Overheid wees aanvragen noodsteun ten onrechte af

De overheid heeft sommige afwijzingen van coronasteun aan bedrijven niet goed gemotiveerd en daarmee noodsteun ten onrechte afgewezen. Dat stelt het College van Beroep voor bedrijfsleven (CBb), die de overheid tot 22 januari de tijd geeft om dit op te lossen.

Het gaat om de TVL-regeling, waarbij ondernemingen een tegemoetkoming van de vaste lasten konden aanvragen. Bij de berekening van die steun wordt rekening gehouden met de volgorde waarin de Kamer van Koophandel bedrijfsactiviteiten in het register noteert. Daarbij zou volgens de overheid de eerst vermelde activiteit de hoofdactiviteit zijn, en dus bepalend voor de berekening van de steun.

Zo was er in een van de zaken waarover het CBb uitspraak deed, een ondernemer die als winkel in fotografische artikelen en als binnenvaart (passagiersvaart en veerdienst) stond ingeschreven. In het verleden was de fotostudio zijn hoofdactiviteit, inmiddels is dat de chartervaart.

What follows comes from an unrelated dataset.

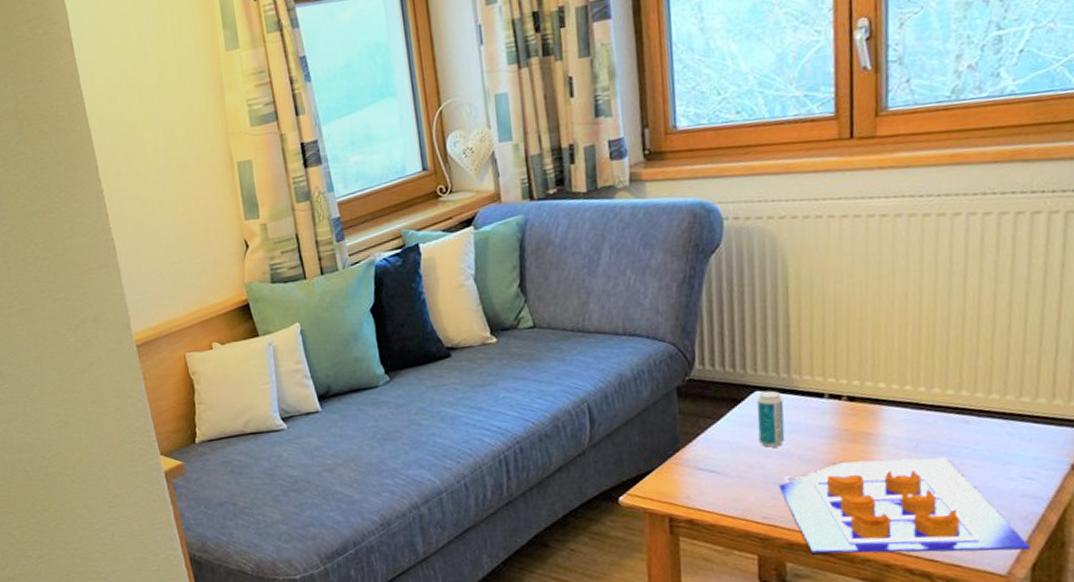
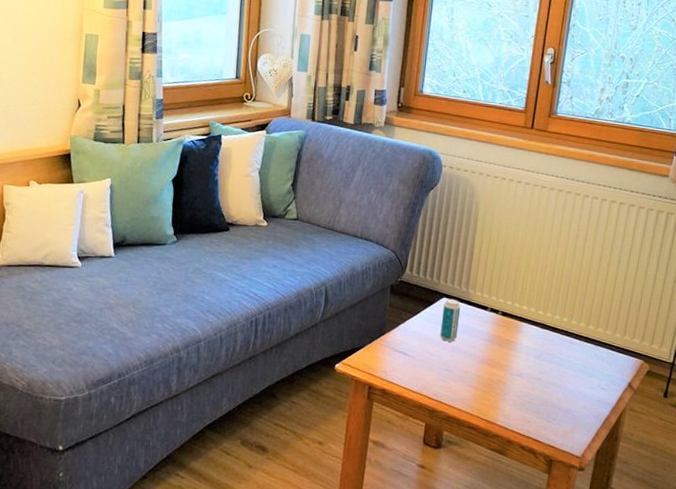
poster: present [778,457,1030,554] -> none [447,360,597,441]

Het CBb heeft beslist dat de overheid niet automatisch van de volgorde uit het handelsregister mag uitgaan, als de ondernemer dit bestrijdt. "Reden is dat in de regelgeving niet bepaald is welke activiteit als hoofdactiviteit moet worden gezien." De klagende ondernemers hebben dus gelijk gekregen van het college, dat in deze zaken eindrechter is.

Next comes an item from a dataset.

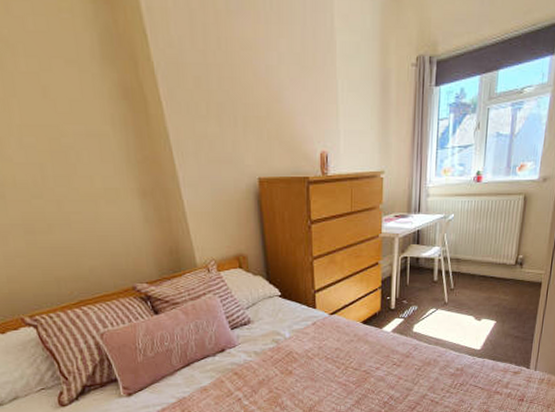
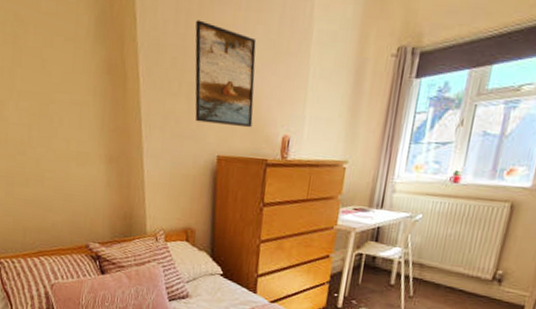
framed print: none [215,35,289,147] -> present [195,20,257,128]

De uitspraken behoren tot de eerste oordelen van het CBb over de coronasteun van de overheid. In totaal zijn er drie uitspraken gedaan over de TVL en vier uitspraken over de tegemoetkoming voor ondernemers uit getroffen sectoren (TOGS). In die laatste zaken is overigens bepaald dat de overheid een ondernemer wel mag houden aan de inschrijving in het handelsregister.

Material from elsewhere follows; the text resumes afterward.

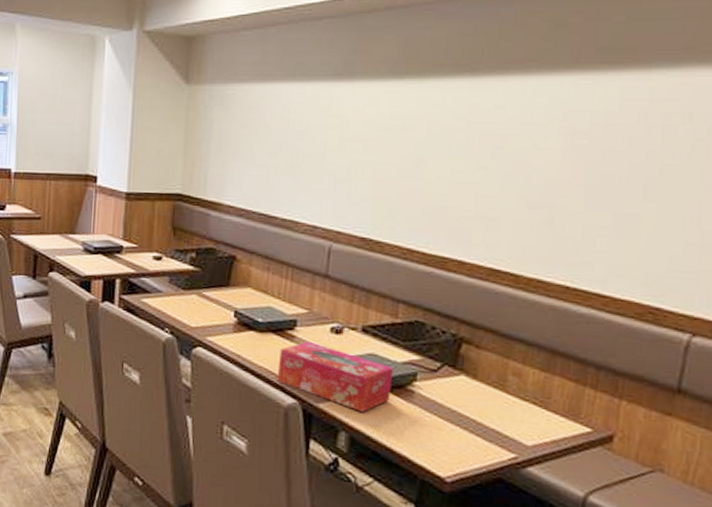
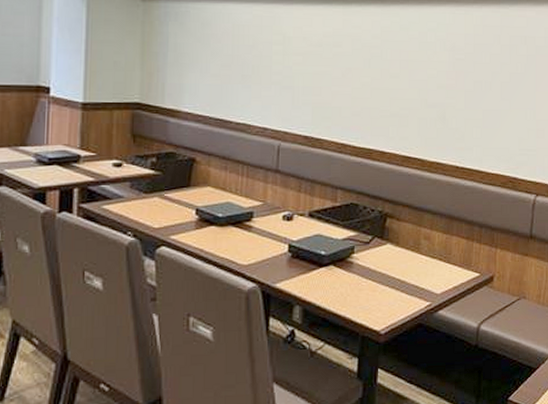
tissue box: present [277,341,394,412] -> none [238,230,336,286]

Een ondernemer is zelf verantwoordelijk voor de juistheid van die inschrijving, stelt het college. Daardoor kan de overheid steun weigeren aan een ondernemer als zijn inschrijving niet aansluit bij de feitelijke bedrijfsactiviteiten. Bijvoorbeeld wanneer het bedrijf in maart stond ingeschreven als organisatiebureau en de ondernemer later aantoont dat hij feitelijk horecaondernemer is. De overheid heeft de betreffende aanvragen voor noodsteun op grond van de TOGS-regeling volgens het CBb terecht afgewezen.